» Exercise requirements: Below is a set of records; reproduce them exactly without their pictures.

^^^^^^^^^^^^^^^^

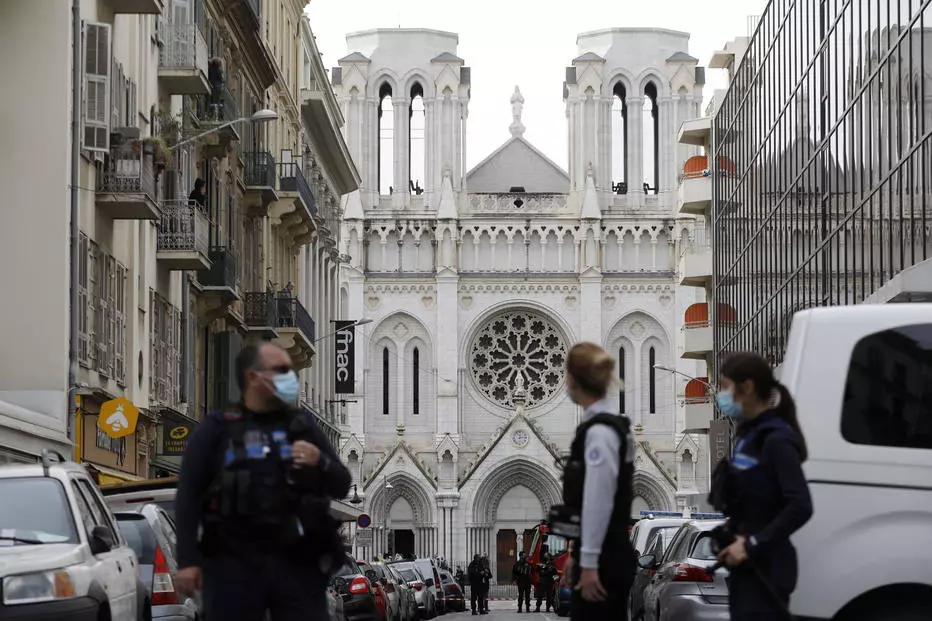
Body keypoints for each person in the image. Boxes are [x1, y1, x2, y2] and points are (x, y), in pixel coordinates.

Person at [174, 341, 352, 621]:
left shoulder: (301, 425)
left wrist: (320, 460)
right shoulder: (217, 428)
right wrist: (187, 561)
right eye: (280, 369)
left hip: (295, 562)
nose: (289, 376)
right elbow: (188, 496)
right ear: (252, 377)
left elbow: (341, 483)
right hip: (233, 563)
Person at [710, 352, 813, 620]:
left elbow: (800, 505)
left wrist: (753, 543)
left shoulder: (776, 439)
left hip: (766, 571)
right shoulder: (748, 436)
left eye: (724, 386)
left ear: (747, 388)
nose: (719, 394)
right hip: (746, 571)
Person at [559, 343, 636, 621]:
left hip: (605, 557)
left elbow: (597, 501)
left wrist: (589, 562)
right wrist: (575, 554)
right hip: (605, 553)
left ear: (574, 379)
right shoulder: (608, 426)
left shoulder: (600, 433)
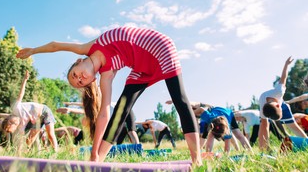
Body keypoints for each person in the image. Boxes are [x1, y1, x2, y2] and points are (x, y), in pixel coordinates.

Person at [16, 26, 201, 164]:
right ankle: (99, 159)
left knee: (179, 99)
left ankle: (197, 159)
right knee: (121, 110)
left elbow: (56, 46)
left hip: (160, 48)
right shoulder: (106, 76)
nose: (79, 79)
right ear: (91, 81)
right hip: (141, 68)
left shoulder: (87, 48)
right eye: (80, 82)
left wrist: (33, 51)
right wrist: (94, 152)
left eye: (75, 75)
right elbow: (104, 115)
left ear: (78, 61)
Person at [1, 70, 59, 152]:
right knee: (29, 140)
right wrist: (19, 151)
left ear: (10, 122)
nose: (17, 125)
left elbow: (21, 94)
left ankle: (56, 152)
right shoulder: (21, 126)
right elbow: (21, 140)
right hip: (37, 120)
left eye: (13, 125)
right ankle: (25, 155)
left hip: (44, 111)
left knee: (50, 134)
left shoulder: (16, 108)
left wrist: (24, 80)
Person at [258, 57, 307, 150]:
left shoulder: (279, 91)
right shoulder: (263, 105)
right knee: (264, 124)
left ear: (277, 105)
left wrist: (286, 64)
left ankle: (306, 141)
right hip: (273, 108)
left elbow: (283, 78)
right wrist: (263, 148)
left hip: (283, 105)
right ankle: (264, 148)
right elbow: (264, 126)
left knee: (293, 126)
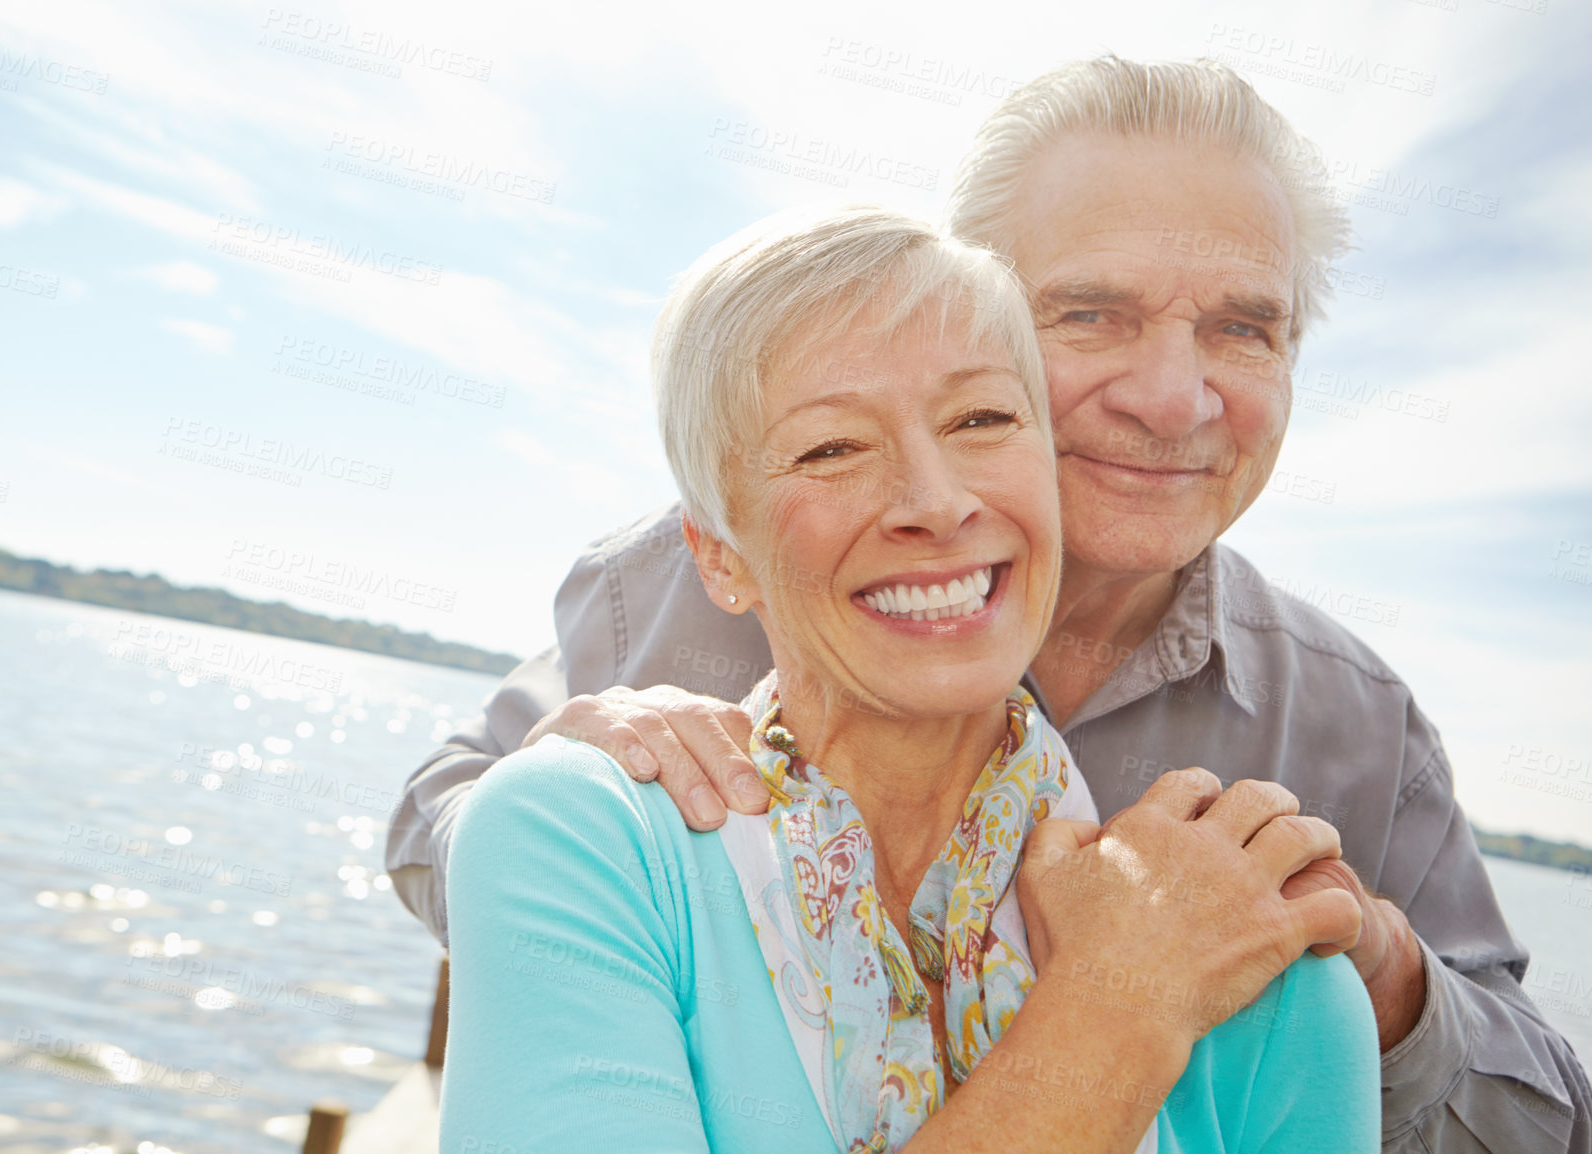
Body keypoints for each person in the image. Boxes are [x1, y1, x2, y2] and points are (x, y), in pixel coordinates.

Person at [395, 58, 1591, 1153]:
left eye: (1244, 327)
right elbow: (450, 818)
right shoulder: (671, 574)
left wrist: (1371, 959)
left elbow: (1543, 1111)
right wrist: (575, 798)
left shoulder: (1356, 724)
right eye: (1093, 313)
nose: (1175, 397)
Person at [438, 205, 1379, 1154]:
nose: (936, 502)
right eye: (831, 448)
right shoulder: (581, 841)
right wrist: (1120, 1003)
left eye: (983, 419)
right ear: (719, 556)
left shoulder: (1266, 976)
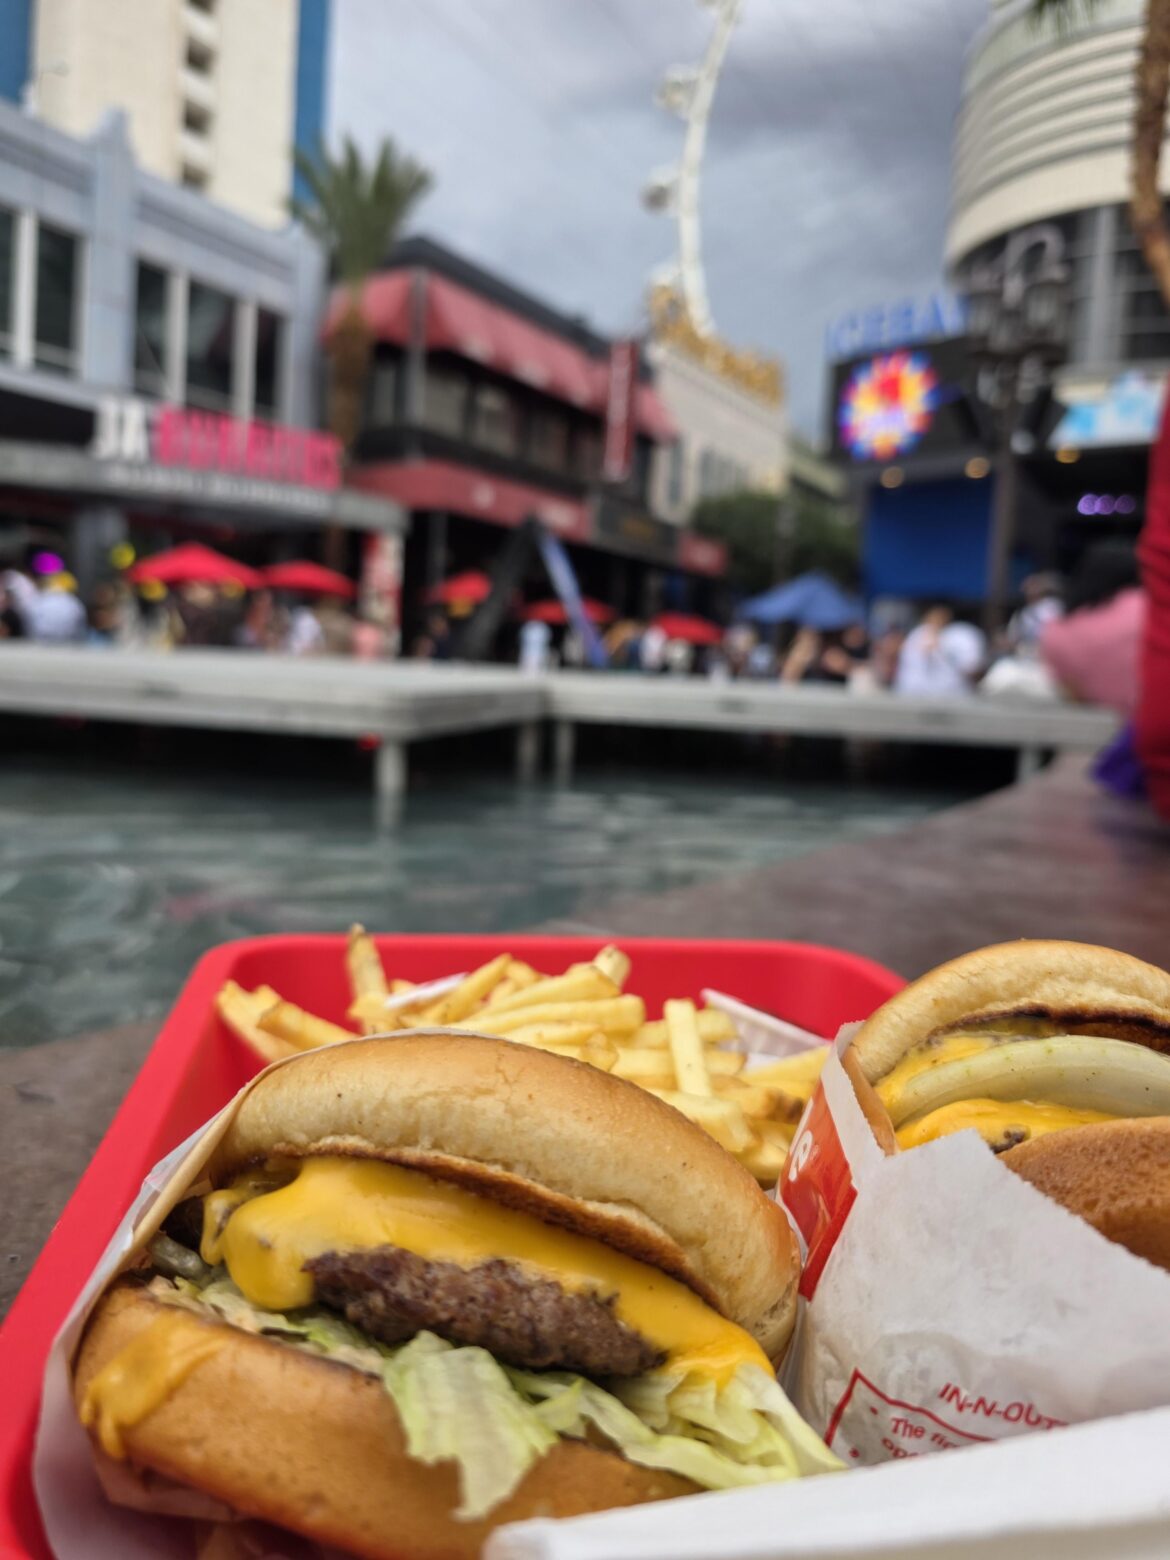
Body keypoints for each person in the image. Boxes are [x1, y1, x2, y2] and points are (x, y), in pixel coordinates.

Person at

^^^^^^^^^^^^^^^^

» Written solution:
Body keypoints for each person in the image. Boxes are [x1, y1, x2, y2] and points are (x, y), in pixel coordinates.

Person at [174, 341, 352, 621]:
left shoulder: (301, 425)
left wrist: (320, 460)
right shoulder: (217, 428)
right wrist: (187, 561)
right eye: (280, 369)
left hip: (295, 562)
nose: (289, 376)
right elbow: (188, 496)
right ear: (252, 377)
left elbow: (341, 483)
right hip: (233, 563)
Person at [710, 352, 813, 620]:
left elbow: (800, 505)
left wrist: (753, 543)
left shoulder: (776, 439)
left hip: (766, 571)
right shoulder: (748, 436)
left eye: (724, 386)
left ear: (747, 388)
nose: (719, 394)
right hip: (746, 571)
Person at [559, 343, 636, 621]:
left hip: (605, 557)
left elbow: (597, 501)
left wrist: (589, 562)
right wrist: (575, 554)
right hip: (605, 553)
left ear: (574, 379)
right shoulder: (608, 426)
left shoulder: (600, 433)
Body keypoints for each person in the image. Boxes are [x1, y1, x2, y2] and points are (x, y), in pixel coordinates.

Person at [16, 26, 201, 164]:
right ankle: (99, 159)
left knee: (179, 99)
left ankle: (197, 159)
right knee: (121, 110)
left elbow: (56, 46)
left hip: (160, 48)
right shoulder: (106, 76)
nose: (79, 79)
right ear: (91, 81)
right hip: (141, 68)
left shoulder: (87, 48)
right eye: (80, 82)
left wrist: (33, 51)
right wrist: (94, 152)
left eye: (75, 75)
right elbow: (104, 115)
left ear: (78, 61)
Person at [1, 70, 59, 152]:
right knee: (29, 140)
right wrist: (19, 151)
left ear: (10, 122)
nose: (17, 125)
left elbow: (21, 94)
left ankle: (56, 152)
right shoulder: (21, 126)
right elbow: (21, 140)
right hip: (37, 120)
left eye: (13, 125)
right ankle: (25, 155)
left hip: (44, 111)
left knee: (50, 134)
left shoulder: (16, 108)
left wrist: (24, 80)
Person at [258, 57, 307, 150]:
left shoulder: (279, 91)
right shoulder: (263, 105)
right knee: (264, 124)
left ear: (277, 105)
left wrist: (286, 64)
left ankle: (306, 141)
right hip: (273, 108)
left elbow: (283, 78)
right wrist: (263, 148)
left hip: (283, 105)
right ankle: (264, 148)
right elbow: (264, 126)
left knee: (293, 126)
Body keypoints for each person in the image. Boxes are [x1, y1, x2, y2] and points are (x, y), in pixel coordinates.

Person at [395, 58, 1591, 1153]:
left eye: (1244, 327)
right elbow: (450, 818)
right shoulder: (671, 574)
left wrist: (1371, 959)
left elbow: (1543, 1111)
right wrist: (575, 798)
left shoulder: (1356, 724)
right eye: (1093, 313)
nose: (1175, 397)
Person at [438, 205, 1379, 1154]:
nose: (936, 502)
right eye: (831, 448)
right shoulder: (581, 841)
right wrist: (1120, 1003)
left eye: (983, 419)
right ear: (719, 556)
left shoulder: (1266, 976)
Body keypoints for each person in the image. Boxes are [x1, y1, x2, y2] and points are (x, y), in pixel coordinates.

Person at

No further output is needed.